Reference

This is the public API for DataToolkit. Some symbols have been exported for convenience, others need to be specifically imported or accessed with DataToolkit.<thing>.

Exported Symbols

Macros

DataToolkit.@d_str — Macro

@d_str -> loaded data

Shorthand for loading a dataset in the default format, d"iris" is equivalent to read(dataset("iris")).

source

DataToolkit.@data_cmd — Macro

@data_cmd -> Data REPL command result

Proxy for running the command in the Data REPL, e.g. data`config set demo 1` is equivalent to data> config set demo 1.

source

DataToolkit.@require — Macro

@require Package
@require Package = "UUID"

Require the package Package, either previously registered with @addpkg or by UUID.

This sets a variable Package to the module of the package.

If the package is not currently loaded, DataToolkit will attempt to lazy-load the package via an early return PkgRequiredRerunNeeded singleton. So long as this is seen by a calling invokepkglatest the package will be loaded and the function re-run.

Functions

DataToolkit.dataset — Function

dataset([collection::DataCollection], identstr::AbstractString, [parameters::Dict{String, Any}])
dataset([collection::DataCollection], identstr::AbstractString, [parameters::Pair{String, Any}...])

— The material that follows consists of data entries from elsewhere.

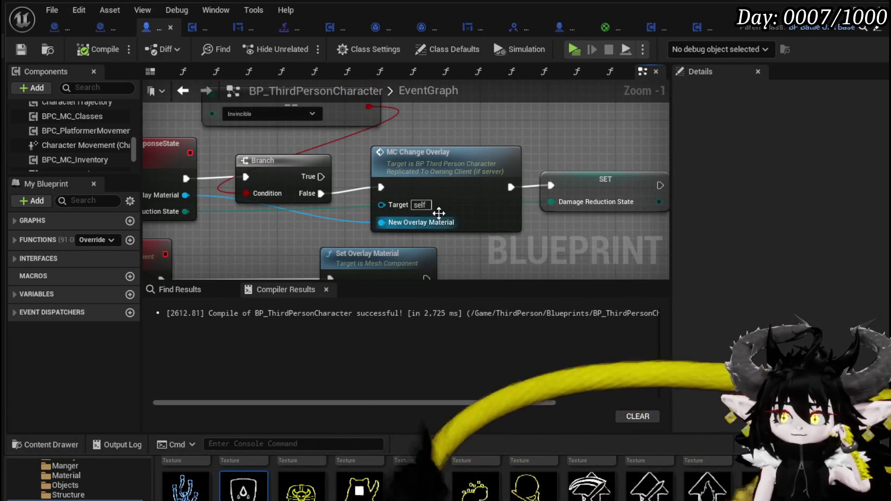
# Nudge the MC Change Overlay and SET nodes, then inspect the Switch on Name and Branch nodes.
pyautogui.moveTo(588, 194); pyautogui.dragTo(606, 202)
pyautogui.scroll(-3, 545, 147)
pyautogui.moveTo(561, 229); pyautogui.dragTo(391, 171)
pyautogui.moveTo(279, 178); pyautogui.dragTo(449, 120)
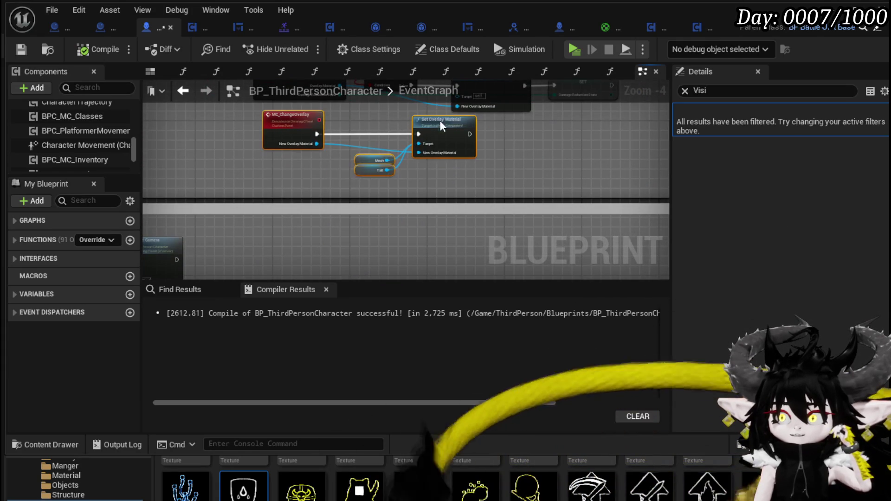
pyautogui.scroll(-2, 465, 163)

Return the data set identified by identstr, optionally specifying the collection the data set should be found in and any parameters that apply.

source

DataToolkitCore.loadcollection! — Function

loadcollection!(source::Union{<:AbstractString, <:IO}, mod::Module=Base.Main;
                soft::Bool=false, index::Int=1)

Load a data collection from source and add it to the data stack at index. source must be accepted by read(source, DataCollection).

mod should be set to the Module within which loadcollection! is being invoked. This is important when code is run by the collection. As such, it is usually appropriate to call:

loadcollection!(source, @__MODULE__; soft)

When soft is set, should an data collection already exist with the same UUID, nothing will be done and nothing will be returned.

source

Types

Unexported Symbols

Modules

DataToolkitBase and DataToolkitCommon are available as Base and Common respectively.

Macros

DataToolkit

DataToolkit.@addpkgs — Macro

@addpkgs pkgs...

For each named package, register it with DataToolkitBase. Each package must be a dependency of the current module, recorded in its Project.toml.

This allows the packages to be used with DataToolkitBase.@require.

Instead of providing a list of packages, the symbol * can be provided to register all dependencies.

This must be run at runtime to take effect, so be sure to place it in the __init__ function of a package.

Examples

@addpkgs JSON3 CSV
@addpkgs * # Register all dependencies

source

DataToolkit.@addpkg — Macro

@addpkg name::Symbol uuid::String

All @addpkg statements should lie within a module's __init__ function.

Example

@addpkg CSV "336ed68f-0bac-5ca0-87d4-7b16caf5d00b"

Functions

DataToolkit

DataToolkitCore.create! — Method

create!(::Type{DataCollection}, name::Union{String, Nothing}, path::Union{String, Nothing};
        uuid::UUID=uuid4(), plugins::Vector{String}=String[], mod::Module=Base.Main)

Create a new data collection.

This can be an in-memory data collection, when path is set to nothing, or a collection which corresponds to a Data TOML file, in which case path should be set to either a path to a .toml file or an existing directory in which a Data.toml file should be placed.

When a path is provided, the data collection will immediately be written, overwriting any existing file at the path.

source

DataToolkit.plugins — Function

plugins()

List the currently availible plugins, by name.

source

DataToolkit.addpkgs — Function

addpkgs(mod::Module, pkgs::Vector{Symbol})

For each package in pkgs, which are dependencies recorded in mod's Project.toml, register the package with DataToolkitBase.addpkg.

If pkgs consists of the single symbol :*, then all dependencies of mod will be registered.

This must be run at runtime to take effect, so be sure to place it in the __init__ function of a package.

source

DataToolkitBase

DataToolkitCore.getlayer — Function

getlayer([::Nothing])

Return the first DataCollection on the STACK.

source

getlayer(name::AbstractString)
getlayer(uuid::UUID)

Find the DataCollection in STACK with name/uuid.

source

Types

DataToolkitCore.Identifier — Type

Identifier

A description that can be used to uniquely identify a DataSet.

Four fields are used to describe the target DataSet:

collection, the name or UUID of the collection (optional).
dataset, the name or UUID of the dataset.
type, the type that should be loaded from the dataset.
parameters, any extra parameters of the dataset that should match.